Según Bernardo Bueno, tanto la Junta de Andalucía como el Ayuntamiento de Sevilla ya han realizado un importante esfuerzo al sufragar al 50% los 800.000 euros que costó la restauración de las cubiertas de esta iglesia. "Los tiempos ya no son los mismos", dijo Bernardo Bueno en una clara alusión a la actual crisis económica, "y es lógico que el propietario, la Iglesia de Sevilla, aporte algún dinero para que se pueda acometer la restauración integral del edificio", algo que costaría unos cuatro millones de euros. Respecto a si ya hay conversaciones entre el Ayuntamiento, la Junta y la Iglesia para acometer la segunda y definitiva fase de las obras de restauración, Bernardo Bueno fue tajante: "Por ahora, ninguna. Estamos a la espera de que nos cite la Iglesia como propietaria del inmueble. Mientras tanto, no tenemos nada que decir".

Asimismo, el delegado provincial de Cultura aseguró que aún no tiene noticia del proyecto de restauración que estaba redactando el arquitecto Francisco Granero (responsable también del arreglo de las cubiertas) por encargo de la Gerencia de Urbanismo de Sevilla. "El Ayuntamiento no nos ha comentado nada al respecto", aseguró.

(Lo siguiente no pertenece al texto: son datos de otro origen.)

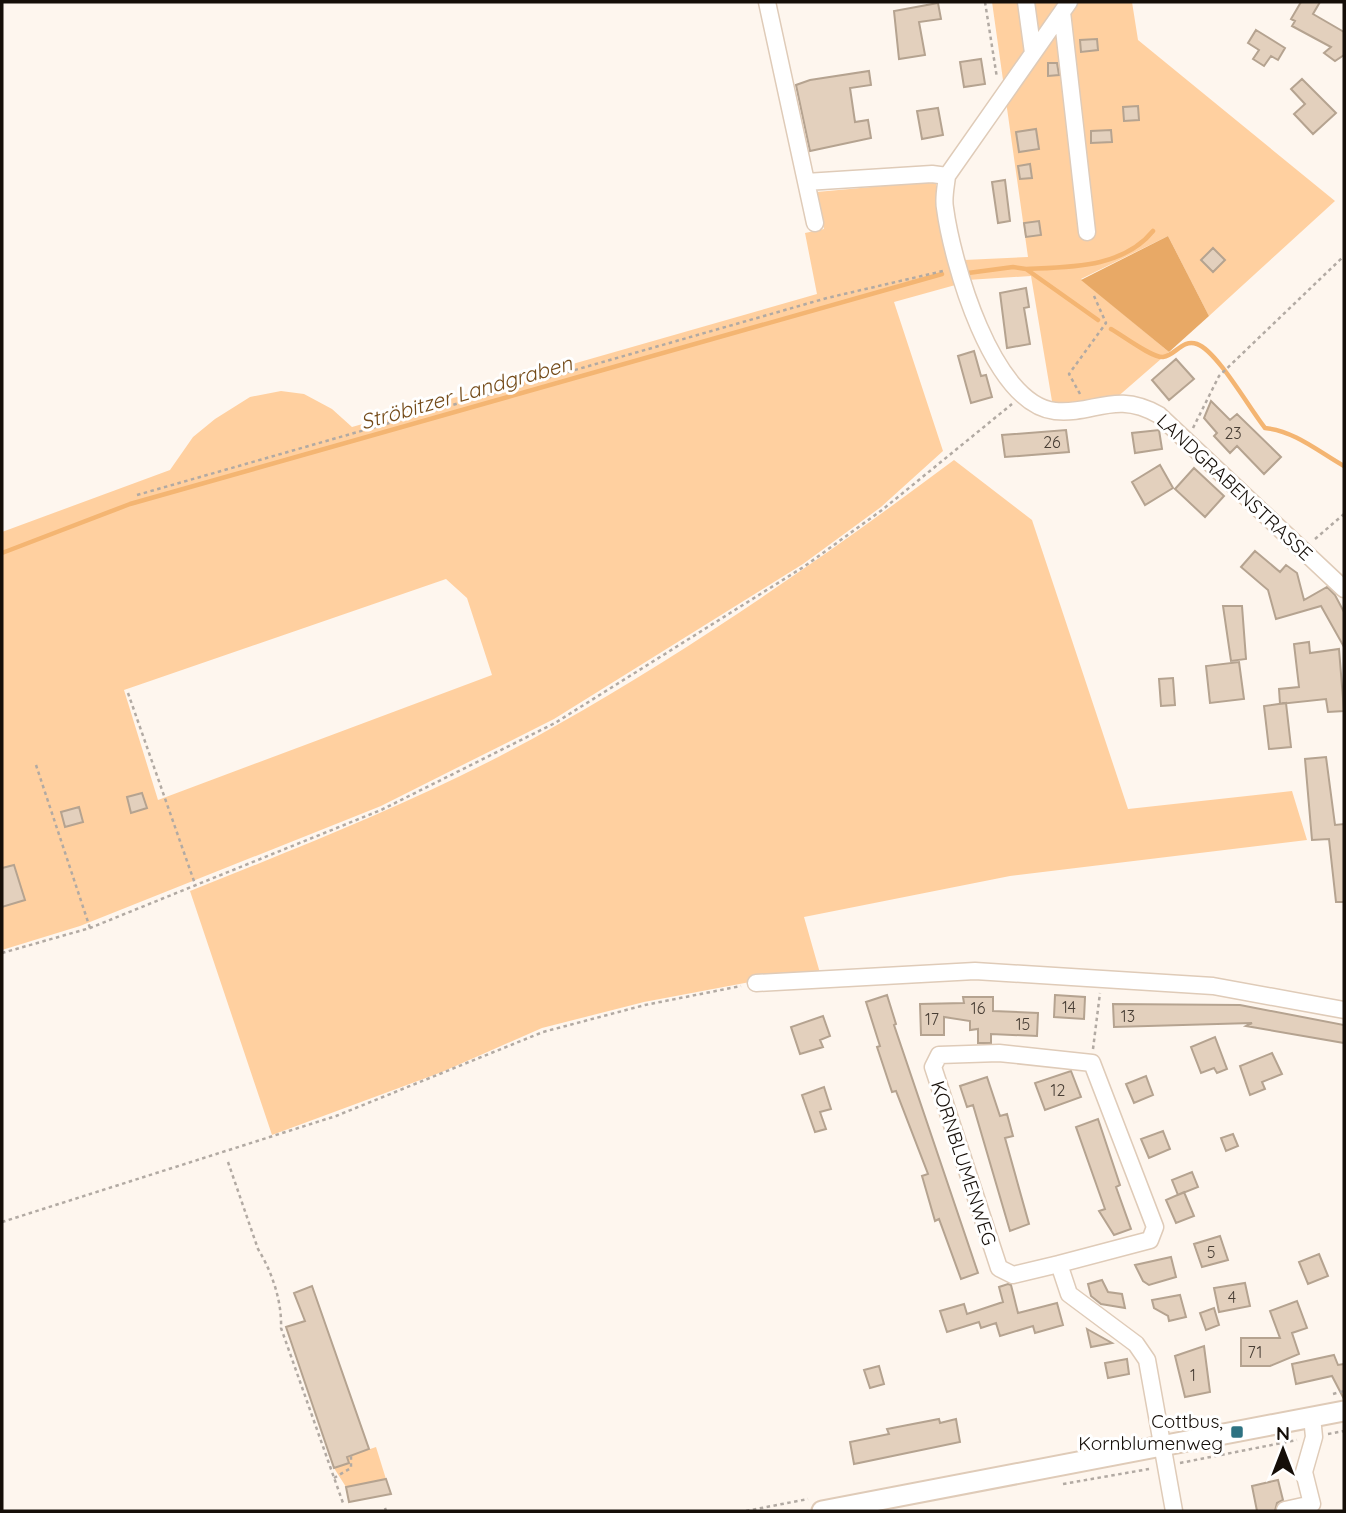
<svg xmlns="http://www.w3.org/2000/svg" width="1346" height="1513" viewBox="0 0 1346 1513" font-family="Quicksand,sans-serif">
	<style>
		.green { fill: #ffd0a0; fill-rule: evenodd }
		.forest { fill: #e8a966 }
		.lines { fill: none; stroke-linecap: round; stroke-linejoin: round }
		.stream { stroke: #f4b572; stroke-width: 4.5 }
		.building { fill: #e3d0bd; stroke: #b5a390; stroke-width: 2 }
		.minor-casing { stroke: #dfcbb8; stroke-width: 19 }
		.major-casing { stroke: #dfcbb8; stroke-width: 23 }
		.path { stroke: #b2aaa3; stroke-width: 2.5; stroke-dasharray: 3.5 3.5; stroke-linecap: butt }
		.minor { stroke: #fff; stroke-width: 16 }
		.major { stroke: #fff; stroke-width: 19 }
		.poi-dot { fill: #2e7282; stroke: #fff; stroke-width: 2.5 }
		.labels { text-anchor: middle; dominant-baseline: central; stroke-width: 6; stroke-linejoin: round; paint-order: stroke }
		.number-label { font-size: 16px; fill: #483e35 }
		.street-label { font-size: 19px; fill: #150e08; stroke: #fff }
		.poi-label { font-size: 19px; fill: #150e08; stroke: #fff; text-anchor: end }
		.water-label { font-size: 21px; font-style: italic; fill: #744b19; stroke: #fff }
	</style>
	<rect width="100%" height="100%" fill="#fef6ee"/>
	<path class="green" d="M992,2h75l-53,84 64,-84h54l6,38 197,161 -126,115 -41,-80 -87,43 88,73 -54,47 -62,8 -22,-131 -64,4 -3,-20 64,-3z
		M936,181v24l23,79 -65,18 49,149 -62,56 -78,57 -249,155 -173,87 -301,120 -78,24v-418l168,-62 23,-33 22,-18 35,-22 31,-6 23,3 28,15 20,18 465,-133 -12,-61 19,-4 -7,-37zM446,579l21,19 25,77 -334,125 -34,-110z
		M954,460l78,60 96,289 164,-18 15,49 -297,36 -206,41 16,56 -70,9 -106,20 -102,26 -100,44 -170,63 -82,-244c125,-50 250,-99 367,-166 138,-78 270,-170 397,-265z
		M376,1447l10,32 -40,8 -12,-19 13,-11z"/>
	<path class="forest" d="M1168,236l41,80 -40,36 -88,-72z"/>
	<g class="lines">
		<path class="stream" d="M1026,269c44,-2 97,-1 127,-38
			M968,273l45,-6 13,2 72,51
			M1111,329c11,6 41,29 52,28 13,-2 19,-18 34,-13 20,7 52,64 68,84 30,3 54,24 79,38
			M2,553l128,-49 812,-230"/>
	</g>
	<path class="building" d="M1301,2h19l-7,12 31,18v23l-9,6 -11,-8 7,-6 -39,-21 3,-5 -4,-2z
		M938,3l3,16 -22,3 6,33 -26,4 -5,-48z
		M1256,30l29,18 -7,12 -7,-4 -7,10 -11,-7 6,-9 -11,-7z
		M1097,39l1,11 -17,2 -1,-12z
		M981,59l4,25 -21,3 -4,-25z
		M1048,63h9l2,12 -11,1z
		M869,71l2,14 -21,3 5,34 13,-2 3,18 -61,13 -14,-66 14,-5z
		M1302,79l34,34 -23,21 -19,-20 11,-10 -14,-15z
		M1138,106l1,14 -15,1 -1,-14z
		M938,108l5,27 -21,4 -5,-28z
		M1036,129l3,20 -20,3 -3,-20z
		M1111,130l1,12 -21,1v-12z
		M1030,164l2,14 -12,1 -2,-13z
		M1005,180l5,41 -12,2 -6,-41z
		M1039,221l2,14 -15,2 -2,-14z
		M1213,248l12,12 -12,12 -12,-12z
		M1026,288l3,19 -5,1 6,36 -23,4 -7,-55z
		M974,351l7,25 5,-1 6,22 -21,6 -13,-47z
		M1176,359l18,20 -25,21 -17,-20z
		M1211,401l19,19 7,-6 44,43 -17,17 -27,-28 -7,7 -16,-17 3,-3 -13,-15z
		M1066,430l3,22 -64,5 -3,-22z
		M1159,430l3,19 -27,4 -3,-20z
		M1160,465l13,23 -28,17 -13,-23z
		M1194,468l30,28 -19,21 -30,-28z
		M1255,551l25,21 6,-7 11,8 7,27 23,-13 8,8 9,17v35l-23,-41 -45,13 -8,-29 -27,-23z
		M1223,606h19l4,53 -15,2z
		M1309,642l1,11 29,-4 5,62 -16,1 -2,-13 -46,5 -1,-15 20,-2 -5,-43z
		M1239,662l5,37 -34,4 -4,-37z
		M1173,678l2,27 -14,1 -2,-27z
		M1286,703l5,44 -22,2 -5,-43z
		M1326,757l9,68 9,-1v78h-8l-7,-63 -17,1 -7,-81z
		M142,793l5,15 -16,5 -4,-16z
		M79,807l4,15 -18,5 -4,-15z
		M14,865l11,35 -23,7v-39z
		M887,995l9,29 -2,1 84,248 -17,6 -22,-60 -4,2 -13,-45 6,-2 -32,-83 -4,1 -15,-45 3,-1 -14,-44z
		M1055,995l30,2 -1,22 -30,-2z
		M963,997h30v14l45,2 -1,23 -46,-2v9h-13v-14l-8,1v-9l-26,-4v18h-23l-1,-31 44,-1z
		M1113,1004l127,1 104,20v18l-98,-17 6,-3 -138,4z
		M823,1016l7,20 -10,4 3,7 -23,7 -9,-27z
		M1215,1037l12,32 -10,4 -3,-5 -13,5 -10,-26z
		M1272,1053l10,21 -20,8 3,7 -15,6 -10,-29z
		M1071,1071l10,26 -36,13 -10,-27z
		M1146,1076l7,19 -19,8 -8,-19z
		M987,1077l13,39 7,-2 6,22 -8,2 24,86 -19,7 -37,-126 -6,2 -7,-21z
		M824,1087l7,22 -11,3 6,17 -11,3 -13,-37z
		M1098,1119l22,66 -4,2 15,42 -17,6 -15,-24 6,-2 -29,-82z
		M1163,1131l7,18 -21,9 -8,-19z
		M1233,1134l5,12 -12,5 -5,-13z
		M1192,1172l6,15 -20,8 -6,-15z
		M1184,1192l10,24 -18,7 -10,-23z
		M1220,1236l8,24 -26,7 -8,-23z
		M1319,1254l9,22 -20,8 -9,-22z
		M1171,1257l5,20 -27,8 -6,-4 -8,-16z
		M1102,1280l6,12 14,2 3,14 -24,-4 -10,-8 -3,-12z
		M1245,1283l5,23 -31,6 -5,-24z
		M1008,1284l3,1 7,28 39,-10 6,22 -28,8 -2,-7 -33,10 -4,-13 -15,5 -2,-6 -32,10 -7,-21 24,-7 3,10 36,-12 -4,-15z
		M312,1286l57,163 -22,8 2,6 -15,5 -48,-141 19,-6 -11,-28z
		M1180,1295l6,22 -17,4 -1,-5 -14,-8 -2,-8z
		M1297,1301l10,27 -15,5 7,21 -29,12h-29v-28h39l-10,-27z
		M1214,1308l5,17 -13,5 -6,-17z
		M1087,1329l25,14 -21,4z
		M1204,1346l6,46 -25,5 -10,-41z
		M1334,1355l4,10 6,-1v35l-12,-23 -36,8 -4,-20z
		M1127,1359l2,15 -21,4 -3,-15z
		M879,1366l5,18 -14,4 -6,-18z
		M939,1419l1,4 16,-4 4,23 -106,22 -4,-22 39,-8 -2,-5z
		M386,1479l5,15 -42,8 -3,-15z
		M1278,1480l5,20 -6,3 -2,8h-18l-5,-25z"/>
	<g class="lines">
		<g class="minor-casing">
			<path id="minor" d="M767,2l48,221
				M1026,2l7,51
				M1069,2l-122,174c-1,10 -4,22 -2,32 7,53 47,196 110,203 39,4 60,-21 104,4l185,174
				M1062,12l25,220
				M806,182l126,-8 15,2
				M756,983l219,-12 238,15 131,24
				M1059,1264l91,-24 5,-13 -63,-164 -93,-10 -60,2 -6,12 66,201 14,7 46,-11 10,30 67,50 11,16 27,151
				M1285,1510l27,-6 -8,-32 10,-35 -2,-20"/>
		</g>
		<g class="major-casing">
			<path id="major" d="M822,1511l522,-100"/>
		</g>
		<path class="path" d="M985,2l12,76
			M1080,394l-11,-20 37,-51 -12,-27
			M1193,428l26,-52 125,-120
			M137,495l690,-197 116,-27
			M1315,539l29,-25
			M128,693l67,191
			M36,765l54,163
			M2,953l88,-25 291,-118 174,-87 250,-157 77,-56 130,-106
			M1093,1049l7,-56
			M228,1162l30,87c14,23 24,52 23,79l62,175
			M2,1222l334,-106 207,-84 102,-27 96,-19
			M1333,1394l11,-3
			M1328,1434l16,-3
			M1180,1463l117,-23
			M334,1478l17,-10v-13
			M1063,1484l86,-15
			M385,1508l1,3
			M746,1511l62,-12"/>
		<use href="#minor" class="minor"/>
		<use href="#major" class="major"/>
	</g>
	<rect class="poi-dot" x="1230" y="1425" width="14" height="14" rx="3.5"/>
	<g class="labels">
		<g class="number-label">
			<text x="1233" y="433">23</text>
			<text x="1052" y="442">26</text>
			<text x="1069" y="1007">14</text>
			<text x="978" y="1008">16</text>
			<text x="1128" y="1016">13</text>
			<text x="932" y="1019">17</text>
			<text x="1023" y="1024">15</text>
			<text x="1058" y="1090">12</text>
			<text x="1211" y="1252">5</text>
			<text x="1232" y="1297">4</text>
			<text x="1255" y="1352">71</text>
			<text x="1193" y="1375">1</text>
		</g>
		<g class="street-label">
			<text transform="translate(1235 487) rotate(43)">LANDGRABENSTRASSE</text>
			<text transform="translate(964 1163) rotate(72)">KORNBLUMENWEG</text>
		</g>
		<g class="poi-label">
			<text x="1223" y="1421">Cottbus,<tspan x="1223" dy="22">Kornblumenweg</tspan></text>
		</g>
		<g class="water-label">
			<text transform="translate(466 392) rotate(-16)">Ströbitzer Landgraben</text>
		</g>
	</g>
	<rect width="1346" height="1513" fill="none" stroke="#150e08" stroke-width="7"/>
	<g transform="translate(1283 1450)" stroke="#ffffff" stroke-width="5" paint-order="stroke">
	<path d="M0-5L12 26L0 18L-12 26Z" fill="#150e08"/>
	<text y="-10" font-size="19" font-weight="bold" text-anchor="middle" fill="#150e08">N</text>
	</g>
</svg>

Bernardo Bueno se mostró favorable a realizar algún tipo de gestión para que el actual Gobierno de España participe con alguna cantidad en las obras de restauración, algo a lo que se negó en la etapa del anterior ejecutivo socialista pese a que esta iglesia gótico-mudéjar del siglo XIV fue declarada monumento nacional en septiembre de 1912. Se celebrará, pues, el centenario de dicha denominación con la iglesia cerrada al público y, probablemente, sin que se hayan iniciado aún las obras.

La iglesia de Santa Catalina está cerrada desde 2004 y se ha convertido en uno de los símbolos del abandono en el que se encuentra parte del patrimonio histórico más significativo de la ciudad. La restauración de las cubiertas ha garantizado, eso sí, que los problemas no aumenten en los próximos años.